Hook It Up to the Machine

In the early 2000’s, my parents took us on a road trip to Glacier National Park in Montana.

We made the journey in our new (used) family van: a green Dodge Caravan whose reputation was soon to become “a lemon”.

I was a teenager and didn’t pay a lot of attention to the details of what was happening around me, but I do remember how the van kept overheating. It ran fine on the interstate, but anything under 40MPH had the car’s temperature gauge rising into unsafe zones.

I remember stopping in some small town in Montana to get it checked out by a mechanic. He checked it out, took it for a test drive, etc., and told my Dad the reason the car was overheating was because the idling fan wasn’t turning on. At higher speeds, like on the interstate, that was fine because there was enough airflow to keep the engine cool but at lower speeds the car would overheat. The mechanic said he didn’t know why the fan wasn’t turning on. There was nothing wrong mechanically from what he could see. But he couldn't fix it. He told my Dad that this was one of those increasingly common “computerized” cars that you have to hook up to another computer to diagnose the source of the issue. And he didn’t have one of those computers.

So we continued on our way. The rest of the trip required my Dad taking “the long way around”, like back roads where he could keep up his speed in order to avoid the car overheating. It was all very amusing to us as kids, almost thrilling because Dad had a legitimate excuse to drive fast (suffice it to say, Mom did not like this).
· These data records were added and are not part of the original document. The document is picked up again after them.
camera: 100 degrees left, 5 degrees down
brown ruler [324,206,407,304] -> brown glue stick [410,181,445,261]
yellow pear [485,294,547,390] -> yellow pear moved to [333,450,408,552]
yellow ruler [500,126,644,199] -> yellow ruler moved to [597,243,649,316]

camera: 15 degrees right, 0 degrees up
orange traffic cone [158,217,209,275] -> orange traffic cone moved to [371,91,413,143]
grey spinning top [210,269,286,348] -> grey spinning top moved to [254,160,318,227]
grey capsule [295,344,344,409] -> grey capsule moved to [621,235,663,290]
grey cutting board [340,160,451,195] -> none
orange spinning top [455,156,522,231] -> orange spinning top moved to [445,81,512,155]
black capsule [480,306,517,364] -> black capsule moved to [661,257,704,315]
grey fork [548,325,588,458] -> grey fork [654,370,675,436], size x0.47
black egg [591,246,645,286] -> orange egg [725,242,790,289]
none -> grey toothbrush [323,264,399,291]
Once the trip was over and we returned home, my Dad was able to get the car in to a dealer where they hooked up the car’s computer to another computer to diagnose and fix the issue. I don’t really remember the specifics, but the issue was seemingly some failed digital sensor that prevented the idling fan from turning on. Once the sensor was replaced, things worked again.

Computers talking to computers.

Growing up in an era that shifted so many things from analog to digital, mechanical to electronic, I’ve thought about this trip a lot.

And I’m thinking about it again in this new era of building software with LLMs.

I think about that mechanic. This guy who grew up around mechanical cars that could be physically inspected, diagnosed, and repaired. So much of his experience and knowledge unusable in the face of a computerized car.

You can tell when a mechanical switch has failed with your eyes, but not a digital one. You need a computer to help you understand the computer.

Will this be my future?

If a codebase was made with the assistance of an LLM, will its complexity and bugs only be inspectable, understandable, diagnosable, and fixable with an LLM?

“Hey, can you help me, there’s a problem with my codebase?”

“Ok, I can confirm the issue, but I can’t fix it without hooking your codebase up to an LLM.”